*Instruction*. Match on the string "RADIPASS" in the entries below and return every matching line.

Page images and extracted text
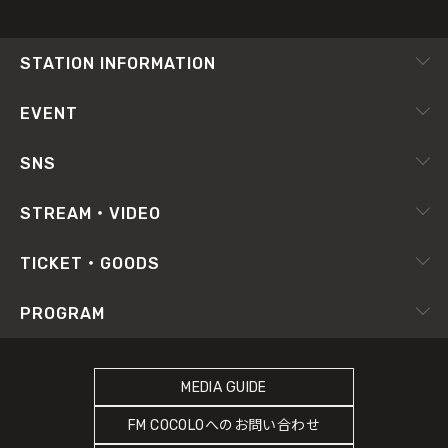
STATION INFORMATION
会社概要
EVENT
採用情報
ピックアップ
SNS
番組放送基準
イベントカレンダー
RADIPASS
STREAM・VIDEO
番組審議会
X（旧Twitter）
radiko.jp
プライバシーポリシー
TICKET・GOODS
Facebook
YouTube Channel
サイトポリシー
RADIPASS TICKET
PROGRAM
Instagram
FM802
SDGsへの取り組み
RADIPASS STORE
タイムテーブル
緊急地震速報の対応
RADIPASS GOLD
MEDIA GUIDE
DJ
災害情報共有パートナーシップ
FM COCOLOへのお問い合わせ
ゲストカレンダー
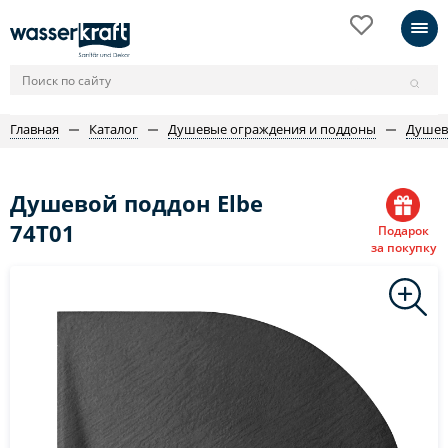
Главная
Каталог
Душевые ограждения и поддоны
Душев
Душевой поддон Elbe
74T01
Подарок
за покупку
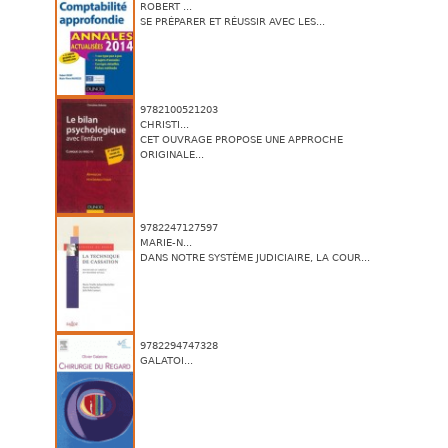
ROBERT ...
SE PRÉPARER ET RÉUSSIR AVEC LES...
9782100521203
CHRISTI...
CET OUVRAGE PROPOSE UNE APPROCHE
ORIGINALE...
9782247127597
MARIE-N...
DANS NOTRE SYSTÈME JUDICIAIRE, LA COUR...
9782294747328
GALATOI...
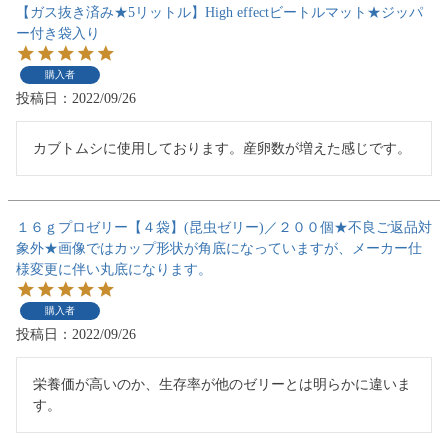
【ガス抜き済み★5リットル】High effectビートルマット★ジッパ
ー付き袋入り
購入者
投稿日
2022/09/26
カブトムシに使用しております。産卵数が増えた感じです。
１６ｇプロゼリー【４袋】(昆虫ゼリー)／２００個★不良ご返品対
象外★画像ではカップ形状が角底になっていますが、メーカー仕
様変更に伴い丸底になります。
購入者
投稿日
2022/09/26
栄養価が高いのか、生存率が他のゼリーとは明らかに違いま
す。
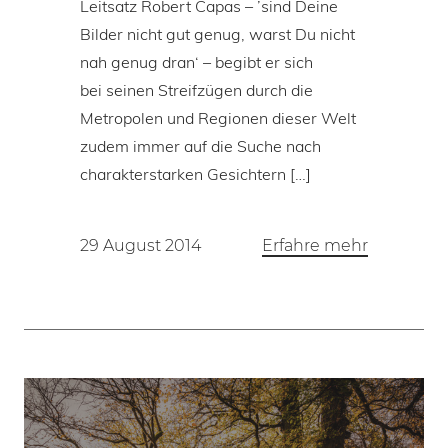
Leitsatz Robert Capas – ’sind Deine
Bilder nicht gut genug, warst Du nicht
nah genug dran‘ – begibt er sich
bei seinen Streifzügen durch die
Metropolen und Regionen dieser Welt
zudem immer auf die Suche nach
charakterstarken Gesichtern […]
29 August 2014
Erfahre mehr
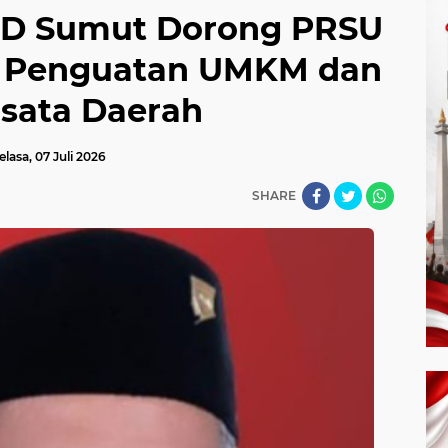
RD Sumut Dorong PRSU
or Penguatan UMKM dan
isata Daerah
elasa, 07 Juli 2026
SHARE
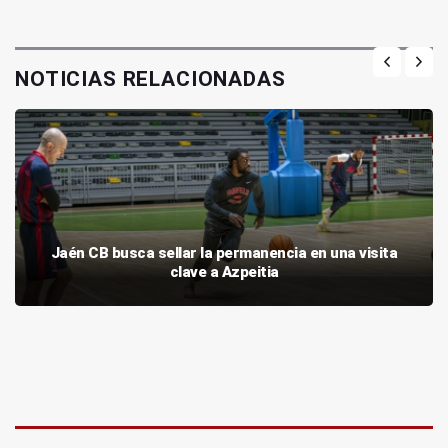
NOTICIAS RELACIONADAS
Jaén CB busca sellar la permanencia en una visita
clave a Azpeitia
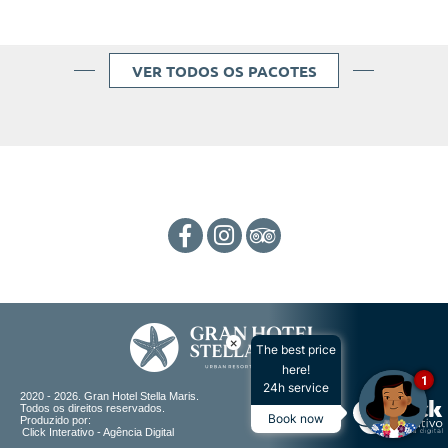
VER TODOS OS PACOTES
×
The best price
here!
1
24h service
2020 - 2026. Gran Hotel Stella Maris.
Todos os direitos reservados.
Book now
Produzido por:
Click Interativo
- Agência Digital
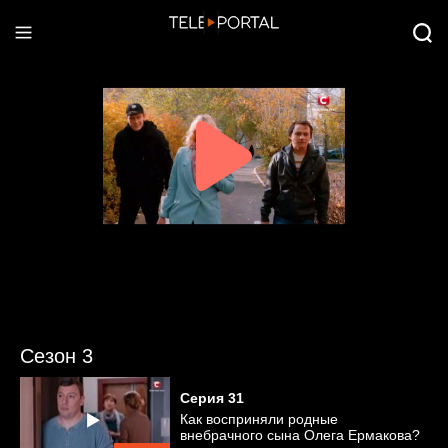
Сезон 3
Серия
31
Как восприняли родные
внебрачного сына Олега Ермакова?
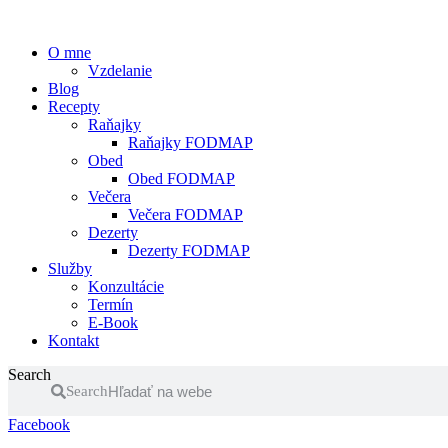
O mne
Vzdelanie
Blog
Recepty
Raňajky
Raňajky FODMAP
Obed
Obed FODMAP
Večera
Večera FODMAP
Dezerty
Dezerty FODMAP
Služby
Konzultácie
Termín
E-Book
Kontakt
Search
Search
Facebook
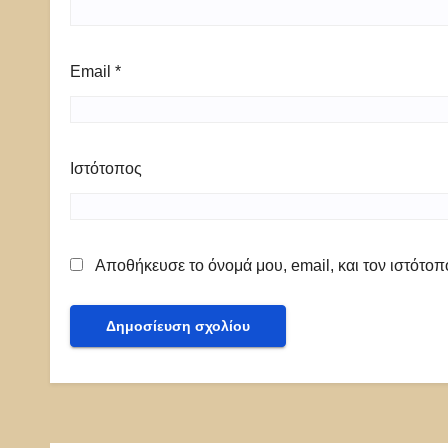
Email
*
Ιστότοπος
Αποθήκευσε το όνομά μου, email, και τον ιστότο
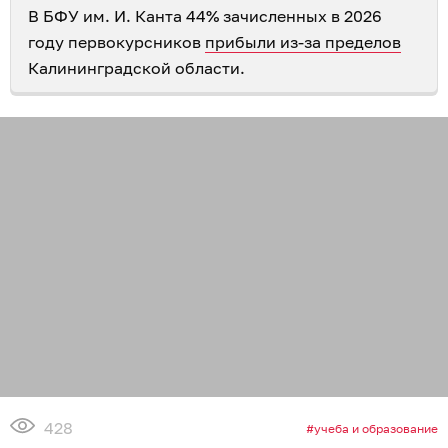
В БФУ им. И. Канта 44% зачисленных в 2026
году первокурсников
прибыли из-за пределов
Калининградской области.
428
учеба и образование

*Solution for this task*.
RADIPASS
RADIPASS TICKET
RADIPASS STORE
RADIPASS GOLD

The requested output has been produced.